First, a little background: during the summer of 1978 my parents hosted a French student in their home. My teenage baby sister had her sights set on becoming a French teacher and all concerned thought hosting a French exchange student was a great idea.
It was a great idea. The summer visit resulted in lifelong friendships. Guylaine, the French student, returned to Iowa for a visit in 1981. When Guylaine and her family visited Disney World about 10 years ago, my mother and sister flew to our baby sister’s home near Orlando for a reunion. Christmas gifts, birthday cards and correspondence cross the Atlantic on a regular basis. Social media has been a boon to keeping in touch.
Now to the gift idea: as our birthday gift to our mother, her six kids flew Guylaine from Paris to Iowa to help Mom celebrate her 90th birthday. Guylaine’s husband, Christian, and her 84-year-old father, Guy, accompanied her. The visit was a surprise to Mom and happy tears flowed when they met at the Des Moines airport.
Our family loved seeing Guylaine again and enjoyed meeting her husband and father. The teenager I met in 1978 hasn’t changed much at all. I recognized the now 50-something woman immediately. Her ever-present smile and sweet personality have endured the years.
Chris and Guylaine are empty-nesters. Their sons are a podiatrist and a teacher.
While Guylaine and Chris live in a suburb of Paris, her father lives in the French province of Brittany on the Atlantic coast. Fishing and agriculture are important parts of the provincial economy and Guy was fascinated with Iowa’s large farms. One of the Iowa highlights for Guy was riding in the cab of a farm tractor.
While his daughter speaks English fluently, Guy speaks only French. Not being able to converse freely with this fascinating Frenchman was difficult for me. Chris, by the way, speaks some English and we could generally understand each other.
My baby sister was indeed a French teacher for a number of years and my daughter was a French minor at Iowa State. Both have visited Guylaine’s home in France several times. The aunt-niece team provided translation services for the monoglots in the crowd.
Guylaine and her family flew back to Paris on Tuesday, May 9. Tears flowed at the Des Moines airport again.
Our French friends seemed to have enjoyed Iowa as much as we enjoyed having them here. They were a pleasant reminder of what I have long believed: worldwide we humans are much more alike than we are different.

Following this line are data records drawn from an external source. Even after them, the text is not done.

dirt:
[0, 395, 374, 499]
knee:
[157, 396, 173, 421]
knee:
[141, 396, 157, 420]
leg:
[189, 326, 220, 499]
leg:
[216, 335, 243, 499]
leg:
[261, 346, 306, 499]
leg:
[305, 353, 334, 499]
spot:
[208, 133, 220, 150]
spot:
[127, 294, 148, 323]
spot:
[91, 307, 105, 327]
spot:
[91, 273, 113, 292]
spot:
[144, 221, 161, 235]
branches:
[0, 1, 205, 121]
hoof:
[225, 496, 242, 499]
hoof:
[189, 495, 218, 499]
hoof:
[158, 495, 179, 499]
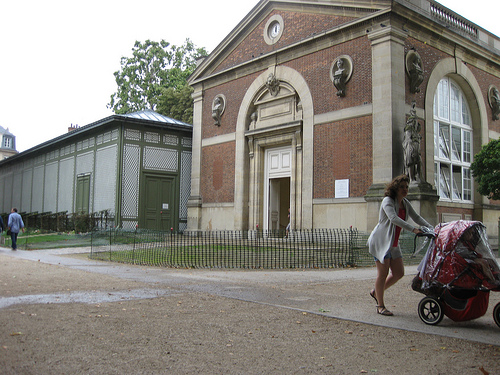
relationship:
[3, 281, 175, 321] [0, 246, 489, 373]
puddle on ground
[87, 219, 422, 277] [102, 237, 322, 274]
fence around grass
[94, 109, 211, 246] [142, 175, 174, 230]
building has door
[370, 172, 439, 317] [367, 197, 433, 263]
woman wearing sweater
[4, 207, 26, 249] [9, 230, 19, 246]
man wearing black pants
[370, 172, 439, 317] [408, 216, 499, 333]
woman pushing stroller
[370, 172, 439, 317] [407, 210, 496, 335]
woman pushing cart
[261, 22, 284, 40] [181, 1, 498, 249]
clock on building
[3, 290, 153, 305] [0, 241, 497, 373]
puddle in street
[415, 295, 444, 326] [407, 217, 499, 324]
wheel on a cart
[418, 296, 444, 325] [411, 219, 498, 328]
wheel on stroller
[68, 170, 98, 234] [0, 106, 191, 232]
door on building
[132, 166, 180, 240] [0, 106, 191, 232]
door on building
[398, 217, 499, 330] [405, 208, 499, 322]
stroller has a plastic cover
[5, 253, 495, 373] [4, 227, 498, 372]
rocks on ground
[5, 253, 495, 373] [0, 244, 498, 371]
rocks are next to sidewalk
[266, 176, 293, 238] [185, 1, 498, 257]
door open on buildng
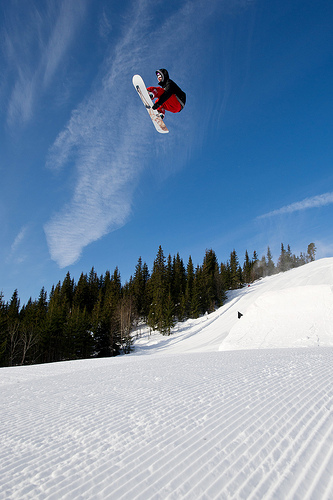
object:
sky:
[0, 0, 333, 315]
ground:
[0, 257, 333, 500]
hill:
[0, 243, 333, 367]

Since Guylaine’s initial visit to the U.S. I have read and observed news reports from France differently. We have friends there.
As for my mother, I think she was thrilled with her birthday gift. She loves Guylaine like a daughter and this rare opportunity to see her again seemed to please her a great deal.
As one of Mom’s biological offspring, I know that my mother has more than enough love in her heart to care for Guylaine and her family, too.
Mom’s 90th birthday was a “Bon Anniversaire” for all of us.